The aversion to the Pope’s mediation is also influenced by his interpretation of the war, particularly his famous remark about “NATO barking at Russia’s gate” that suggests that the conflict is a proxy war orchestrated by the United States and provoked by the West. This narrative raises two concerns for the Ukrainians. Firstly, it portrays the Pope as being anti-Western, opposing NATO and the United States for ideological reasons, thereby aligning him with the Kremlin. In contrast, for Kyiv, NATO, the US and the entire Western alliance are strategic partners crucial for their security and survival as nation state. Second, the narrative of a “proxy war” is seen as inherently colonialist, as it denies agency to the Ukrainian people, undermining their ability to be active participants in the conflict and possible negotiations. Instead, it presents Ukraine, and its population of over 40 million, as a mere pawn in the hands of the so-called “great powers”.
Another reason for the lack of success of Vatican diplomacy is related to its request for an immediate ceasefire. The Vatican overlooks that President Zelensky, at this time, understandably lacks both the willingness and the authority to make such a decision, simply because, unlike Putin, he is accountable to his country’s public opinion. A recent survey conducted across Ukraine, including the eastern and southeastern regions (excluding the Russian-occupied territories) and published in March 2023, reveals that 97 per cent of Ukrainians believe they will win the war against Russia, with 74 per cent confident that Ukraine will retain all territories within its internationally recognised borders established in 1991. If Zelensky were to negotiate under these circumstances, especially while Ukraine is in a counteroffensive phase and having already achieved success in Bakhmut, which was deemed a lost battle, he would risk inciting another “Maidan” uprising. One should not forget that Ukraine has a vibrant civil society (not only the “third sector” but all politically active citizens) that has traditionally held its government accountable for its choices and actions. That is why, since 1991, no Ukrainian president, except for Leonid Kuchma, has been re-elected for a second term. Furthermore, Ukraine has witnessed two revolutions, in 2004 and 2014, organised from the grassroots by Ukrainians who felt betrayed in their aspirations for a European future.

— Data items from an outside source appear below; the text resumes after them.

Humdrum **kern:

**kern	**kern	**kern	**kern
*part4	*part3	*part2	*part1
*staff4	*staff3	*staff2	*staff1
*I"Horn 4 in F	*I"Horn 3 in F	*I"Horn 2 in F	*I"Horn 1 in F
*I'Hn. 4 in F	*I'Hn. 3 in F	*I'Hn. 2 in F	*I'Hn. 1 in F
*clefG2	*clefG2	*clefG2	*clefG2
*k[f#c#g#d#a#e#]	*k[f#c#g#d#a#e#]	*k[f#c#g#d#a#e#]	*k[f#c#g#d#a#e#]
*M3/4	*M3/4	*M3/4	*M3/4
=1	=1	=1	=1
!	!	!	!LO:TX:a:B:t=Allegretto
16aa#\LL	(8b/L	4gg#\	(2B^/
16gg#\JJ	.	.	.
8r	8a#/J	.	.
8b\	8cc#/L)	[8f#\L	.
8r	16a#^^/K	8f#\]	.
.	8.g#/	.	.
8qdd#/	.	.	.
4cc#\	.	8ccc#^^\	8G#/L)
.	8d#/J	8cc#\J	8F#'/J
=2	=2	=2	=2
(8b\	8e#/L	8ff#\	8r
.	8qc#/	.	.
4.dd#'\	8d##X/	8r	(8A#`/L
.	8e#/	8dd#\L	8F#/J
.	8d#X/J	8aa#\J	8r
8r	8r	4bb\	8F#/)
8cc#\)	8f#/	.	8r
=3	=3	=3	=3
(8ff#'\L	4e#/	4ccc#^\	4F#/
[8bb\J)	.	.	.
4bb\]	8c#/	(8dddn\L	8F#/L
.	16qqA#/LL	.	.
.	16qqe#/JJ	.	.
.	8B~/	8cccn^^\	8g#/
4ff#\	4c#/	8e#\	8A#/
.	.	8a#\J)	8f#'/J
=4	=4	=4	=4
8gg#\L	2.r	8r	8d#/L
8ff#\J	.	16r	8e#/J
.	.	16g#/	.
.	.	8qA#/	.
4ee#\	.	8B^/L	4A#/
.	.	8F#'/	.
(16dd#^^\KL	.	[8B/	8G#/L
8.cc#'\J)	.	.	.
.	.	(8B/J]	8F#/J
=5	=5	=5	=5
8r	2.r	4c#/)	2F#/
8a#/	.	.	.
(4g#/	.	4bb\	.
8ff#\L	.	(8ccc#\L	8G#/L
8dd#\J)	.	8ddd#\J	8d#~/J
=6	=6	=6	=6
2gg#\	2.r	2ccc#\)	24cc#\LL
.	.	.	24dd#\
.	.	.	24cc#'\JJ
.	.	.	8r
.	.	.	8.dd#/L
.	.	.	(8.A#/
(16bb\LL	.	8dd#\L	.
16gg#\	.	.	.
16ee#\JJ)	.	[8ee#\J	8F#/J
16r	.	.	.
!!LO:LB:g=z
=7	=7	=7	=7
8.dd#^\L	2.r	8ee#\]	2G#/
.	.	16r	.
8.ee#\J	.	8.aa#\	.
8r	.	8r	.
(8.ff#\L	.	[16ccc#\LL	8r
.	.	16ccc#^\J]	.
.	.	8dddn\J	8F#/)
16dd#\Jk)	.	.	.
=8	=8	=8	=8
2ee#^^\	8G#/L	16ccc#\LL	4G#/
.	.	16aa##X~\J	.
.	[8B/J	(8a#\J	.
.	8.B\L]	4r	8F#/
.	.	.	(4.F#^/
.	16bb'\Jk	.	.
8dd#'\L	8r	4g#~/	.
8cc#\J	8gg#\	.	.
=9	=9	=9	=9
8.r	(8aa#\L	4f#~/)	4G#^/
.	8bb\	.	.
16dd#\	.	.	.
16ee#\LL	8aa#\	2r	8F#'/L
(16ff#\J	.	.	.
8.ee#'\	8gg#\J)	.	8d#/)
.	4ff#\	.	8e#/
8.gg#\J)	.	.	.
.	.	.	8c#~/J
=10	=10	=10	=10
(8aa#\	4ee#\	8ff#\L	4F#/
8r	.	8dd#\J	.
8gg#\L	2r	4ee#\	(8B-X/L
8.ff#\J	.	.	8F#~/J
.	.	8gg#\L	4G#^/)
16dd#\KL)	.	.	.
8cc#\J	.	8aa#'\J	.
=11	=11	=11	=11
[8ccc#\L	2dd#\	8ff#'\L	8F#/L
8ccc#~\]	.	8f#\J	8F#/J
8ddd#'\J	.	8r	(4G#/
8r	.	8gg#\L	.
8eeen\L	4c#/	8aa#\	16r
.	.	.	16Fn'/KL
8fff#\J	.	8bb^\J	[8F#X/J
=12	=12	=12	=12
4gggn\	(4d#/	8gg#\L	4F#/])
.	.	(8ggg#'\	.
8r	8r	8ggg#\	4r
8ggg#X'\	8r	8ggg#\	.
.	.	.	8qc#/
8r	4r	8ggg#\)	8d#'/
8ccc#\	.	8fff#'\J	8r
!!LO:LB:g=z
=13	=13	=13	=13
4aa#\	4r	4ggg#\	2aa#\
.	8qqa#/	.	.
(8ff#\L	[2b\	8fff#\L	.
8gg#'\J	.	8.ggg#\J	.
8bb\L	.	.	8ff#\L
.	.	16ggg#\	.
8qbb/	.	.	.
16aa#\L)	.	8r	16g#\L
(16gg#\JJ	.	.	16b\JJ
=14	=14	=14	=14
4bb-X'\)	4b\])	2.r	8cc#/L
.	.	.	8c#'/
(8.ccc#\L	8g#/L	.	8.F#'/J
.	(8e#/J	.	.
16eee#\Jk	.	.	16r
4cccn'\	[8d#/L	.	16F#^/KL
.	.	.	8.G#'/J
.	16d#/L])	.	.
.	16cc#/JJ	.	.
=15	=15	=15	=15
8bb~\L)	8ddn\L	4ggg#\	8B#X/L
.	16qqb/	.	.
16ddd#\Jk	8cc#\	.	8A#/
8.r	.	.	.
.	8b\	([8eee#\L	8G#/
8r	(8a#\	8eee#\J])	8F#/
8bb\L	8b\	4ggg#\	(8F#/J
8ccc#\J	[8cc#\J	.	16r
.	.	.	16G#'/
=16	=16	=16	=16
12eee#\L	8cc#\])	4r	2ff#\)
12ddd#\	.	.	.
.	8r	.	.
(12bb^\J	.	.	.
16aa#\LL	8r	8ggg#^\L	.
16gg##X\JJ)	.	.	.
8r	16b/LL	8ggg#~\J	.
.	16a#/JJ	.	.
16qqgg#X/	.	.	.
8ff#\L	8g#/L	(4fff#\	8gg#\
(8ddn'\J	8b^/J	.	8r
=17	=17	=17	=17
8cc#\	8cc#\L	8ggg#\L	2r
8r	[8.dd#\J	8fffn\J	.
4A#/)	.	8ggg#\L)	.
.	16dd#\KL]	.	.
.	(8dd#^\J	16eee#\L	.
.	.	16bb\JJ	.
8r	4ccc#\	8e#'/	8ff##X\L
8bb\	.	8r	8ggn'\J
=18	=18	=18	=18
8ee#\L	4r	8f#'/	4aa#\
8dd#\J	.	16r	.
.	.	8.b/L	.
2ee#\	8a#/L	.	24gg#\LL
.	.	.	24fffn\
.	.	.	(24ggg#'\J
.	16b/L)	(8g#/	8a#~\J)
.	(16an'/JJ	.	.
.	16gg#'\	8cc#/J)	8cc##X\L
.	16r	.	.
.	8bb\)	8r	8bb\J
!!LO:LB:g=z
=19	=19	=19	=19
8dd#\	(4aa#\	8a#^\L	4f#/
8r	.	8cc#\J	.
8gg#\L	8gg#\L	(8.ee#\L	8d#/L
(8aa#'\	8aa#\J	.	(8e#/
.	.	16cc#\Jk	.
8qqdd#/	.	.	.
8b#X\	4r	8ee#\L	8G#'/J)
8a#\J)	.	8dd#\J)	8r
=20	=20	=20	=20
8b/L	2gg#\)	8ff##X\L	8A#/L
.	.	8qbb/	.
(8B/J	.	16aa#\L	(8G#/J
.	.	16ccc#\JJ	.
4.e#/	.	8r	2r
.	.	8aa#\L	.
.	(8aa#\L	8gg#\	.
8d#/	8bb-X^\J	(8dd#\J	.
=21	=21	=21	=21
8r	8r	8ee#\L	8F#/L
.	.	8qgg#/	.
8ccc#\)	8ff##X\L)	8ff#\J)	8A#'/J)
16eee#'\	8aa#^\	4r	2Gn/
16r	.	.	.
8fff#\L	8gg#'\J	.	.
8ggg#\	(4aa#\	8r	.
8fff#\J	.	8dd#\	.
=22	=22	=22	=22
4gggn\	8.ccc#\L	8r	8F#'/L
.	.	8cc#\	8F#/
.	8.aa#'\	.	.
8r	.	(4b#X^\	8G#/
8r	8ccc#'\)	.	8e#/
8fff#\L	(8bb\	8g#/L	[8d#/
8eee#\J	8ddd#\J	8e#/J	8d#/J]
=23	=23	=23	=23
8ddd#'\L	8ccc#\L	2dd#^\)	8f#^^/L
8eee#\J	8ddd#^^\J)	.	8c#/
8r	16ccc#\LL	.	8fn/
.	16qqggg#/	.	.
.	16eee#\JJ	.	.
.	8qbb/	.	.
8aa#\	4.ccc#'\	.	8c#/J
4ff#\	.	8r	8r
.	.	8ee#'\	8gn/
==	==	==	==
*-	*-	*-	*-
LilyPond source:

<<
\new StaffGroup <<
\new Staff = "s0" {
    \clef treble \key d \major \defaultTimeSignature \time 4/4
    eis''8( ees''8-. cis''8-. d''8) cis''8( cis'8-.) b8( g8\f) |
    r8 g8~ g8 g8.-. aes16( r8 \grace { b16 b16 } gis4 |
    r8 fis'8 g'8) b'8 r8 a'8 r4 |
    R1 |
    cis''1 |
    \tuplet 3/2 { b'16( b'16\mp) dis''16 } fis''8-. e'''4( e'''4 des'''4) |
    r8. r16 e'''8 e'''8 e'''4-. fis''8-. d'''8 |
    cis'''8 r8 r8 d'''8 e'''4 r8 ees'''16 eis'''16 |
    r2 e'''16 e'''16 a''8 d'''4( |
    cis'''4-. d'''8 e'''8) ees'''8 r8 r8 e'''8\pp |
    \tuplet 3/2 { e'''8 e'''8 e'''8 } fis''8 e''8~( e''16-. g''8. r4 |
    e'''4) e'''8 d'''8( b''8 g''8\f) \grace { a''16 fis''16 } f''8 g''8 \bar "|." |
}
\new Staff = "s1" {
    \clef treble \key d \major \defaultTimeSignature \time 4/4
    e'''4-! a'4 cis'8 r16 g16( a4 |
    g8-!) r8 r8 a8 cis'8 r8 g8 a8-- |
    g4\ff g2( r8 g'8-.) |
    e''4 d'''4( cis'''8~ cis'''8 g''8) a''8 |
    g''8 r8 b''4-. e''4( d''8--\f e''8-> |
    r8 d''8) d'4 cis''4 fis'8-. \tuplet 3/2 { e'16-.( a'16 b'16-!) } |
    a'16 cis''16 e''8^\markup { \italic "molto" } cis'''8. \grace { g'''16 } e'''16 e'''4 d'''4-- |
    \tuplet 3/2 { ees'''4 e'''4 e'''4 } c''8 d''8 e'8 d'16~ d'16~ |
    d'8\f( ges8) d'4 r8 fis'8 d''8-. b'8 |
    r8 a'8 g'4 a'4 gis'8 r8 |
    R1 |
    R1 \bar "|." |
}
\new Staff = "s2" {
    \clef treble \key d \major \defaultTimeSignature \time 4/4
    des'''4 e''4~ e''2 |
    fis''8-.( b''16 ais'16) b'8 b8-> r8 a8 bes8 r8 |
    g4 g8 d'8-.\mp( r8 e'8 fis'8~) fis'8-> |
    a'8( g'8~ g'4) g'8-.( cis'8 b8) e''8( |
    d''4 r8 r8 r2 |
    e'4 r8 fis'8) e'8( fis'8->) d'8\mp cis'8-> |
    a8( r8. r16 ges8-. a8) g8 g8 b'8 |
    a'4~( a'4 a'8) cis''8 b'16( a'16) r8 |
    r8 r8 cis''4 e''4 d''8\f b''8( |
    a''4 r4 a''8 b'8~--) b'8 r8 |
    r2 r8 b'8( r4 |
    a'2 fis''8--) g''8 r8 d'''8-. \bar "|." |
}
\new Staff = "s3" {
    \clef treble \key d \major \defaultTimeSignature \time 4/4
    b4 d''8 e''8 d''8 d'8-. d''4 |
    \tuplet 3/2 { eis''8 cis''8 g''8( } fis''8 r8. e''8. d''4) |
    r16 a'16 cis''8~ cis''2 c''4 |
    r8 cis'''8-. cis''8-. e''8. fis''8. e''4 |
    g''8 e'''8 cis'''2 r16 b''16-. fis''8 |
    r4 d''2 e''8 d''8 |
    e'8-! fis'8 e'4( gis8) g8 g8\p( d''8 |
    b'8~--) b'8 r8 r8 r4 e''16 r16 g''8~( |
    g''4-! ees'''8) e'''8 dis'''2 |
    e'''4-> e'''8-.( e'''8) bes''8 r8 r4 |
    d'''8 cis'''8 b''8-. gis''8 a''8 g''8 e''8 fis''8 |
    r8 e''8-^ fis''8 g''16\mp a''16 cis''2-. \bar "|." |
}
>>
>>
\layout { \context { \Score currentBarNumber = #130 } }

In Ukraine, today’s war is perceived as an anti-colonial struggle for physical survival against the Russian invader, for freedom and for Europe. It is precisely due to this military, political and social context that the Vatican’s diplomacy has failed and is unlikely to succeed in the future, except in matters pertaining to humanitarian issues related to the war.
Nona Mikhelidze is Senior Fellow at the Istituto Affari Internazionali (IAI).